Undergraduate spotlight: Olivia Yung wins her category in the SLC Writing Contest

March 22, 2024

Olivia Yung has won First Prize in the Middle Years category of the 2023 Student Learning Commons Undergraduate Writing Contest. Her winning paper, Like, Whatever: The Syntactic Evolution of a Morpheme, was the result of months of hard work. Linguistics Communications recently sat down with Olivia to engage in a lively discussion about her love of linguistics and her recent win. Here we learn more about her research and gain insight into her writing process.

What first inspired you to study Linguistics?
I have always enjoyed the written word. I love how expansive languages are and how they not only evolve with time, but also mark time. You can define an era with speech. The field of Linguistics is not an exact science, but rather a blend of scientific methodology and the study of humanity. This combination is what I’m drawn to.

Which aspect of syntax fascinates you most?
I love the shifts a word can make in terms of meaning and category. Slang is one aspect of language that I enjoy analyzing—how it comes to be, how the meaning of a word evolves, and how it morphs into something completely different. I think I’m a “meaning” nerd: Why is this word here and for what reason? Why did it change from one category to another? Every day I fall down another syntactic rabbit hole.
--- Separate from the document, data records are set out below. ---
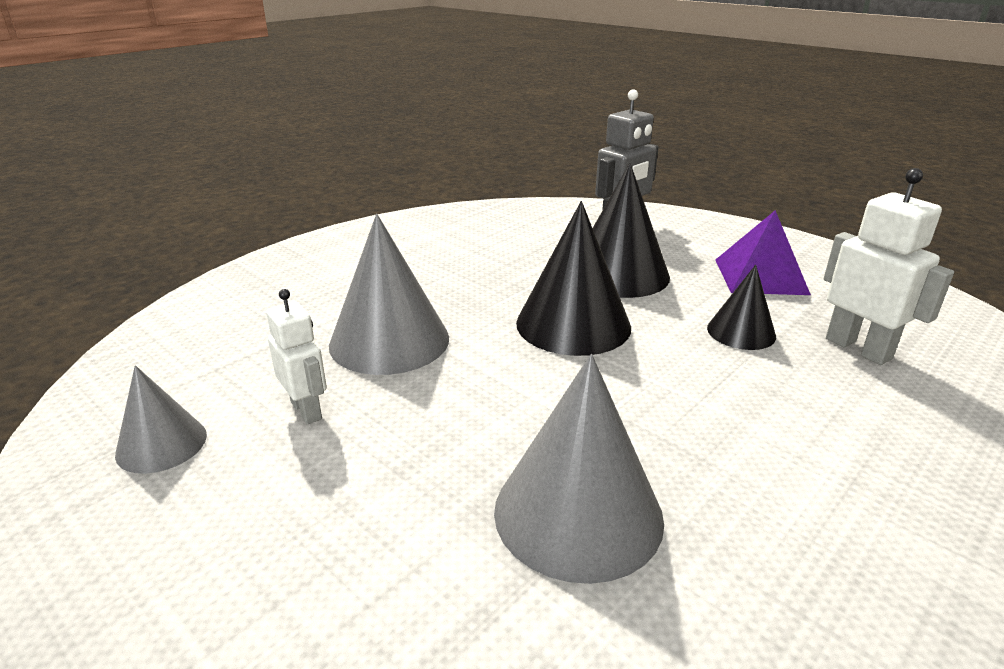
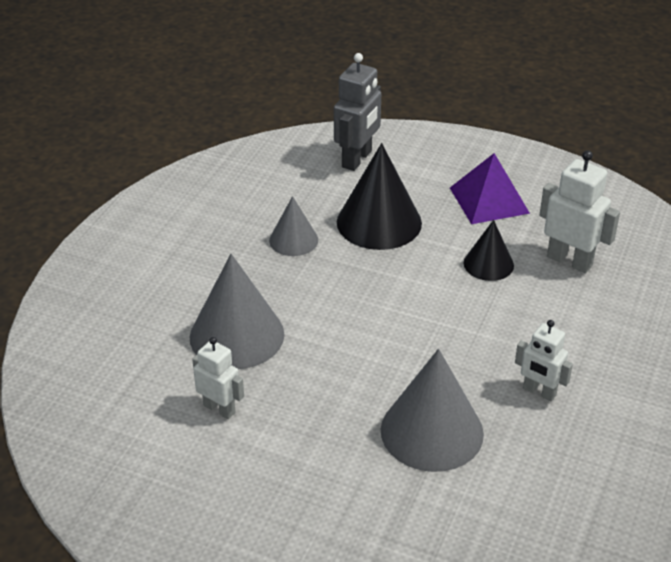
camera: 20 degrees left, 10 degrees up
(161, 444) = (140, 459): grey cone -> grey cone (293, 240)
(573, 324) = (366, 285): black cone -> none
(777, 499) = (539, 392): none -> white robot

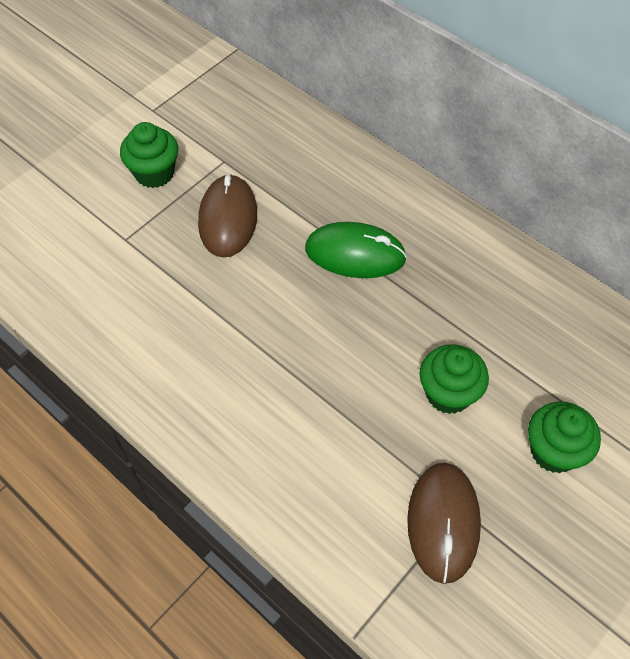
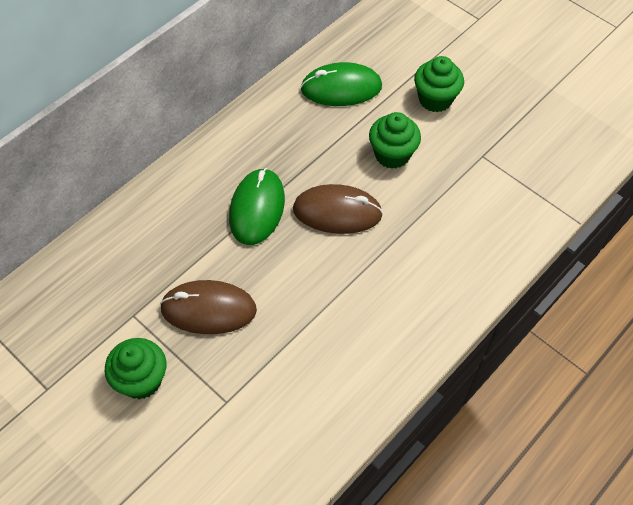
camera: 90 degrees left, 0 degrees up
(443, 522) = (494, 166): brown mouse -> brown mouse (337, 212)
(551, 335) = (341, 88): none -> green mouse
How would you summarize the main argument?
The use of like has so many layers to it. Everyone has an opinion about people who use it, don’t use it, or overuse it. There are so many opinions about this one tiny word, some of which have been historically misogynistic and erroneous. The main argument is that like exists in speech for a reason, because language isn’t random. It is unlike any other word that we have in the English vernacular, since it can move almost anywhere throughout a sentence and still make sense. It provides so many different functions. It’s the hardest working word in show business!

Tell us about the research and writing process for this paper.
I love melding pop culture with academia. It’s my sneaky way of trying to bring interest to a subject in which the general population may not be initially interested. I started with the idea of using sentences from popular TV, movies, and music from the past few decades as data. I read a lot of journals and articles to see what the arguments were. From there, I was able to formulate an idea that like just loves to move; the paper intended to prove its function and its purpose. Dr. Alexandra D’Arcy has a mammoth dissertation on the word like that truly goes in-depth on the topic. This is a shorter paper and I wanted to introduce the topic and spark discussion in a way that is easily comprehensible to non-linguists.

How does it feel to win the contest?
It’s an honour, truly. If someone learns a little bit more from my words, then I’ve done my job!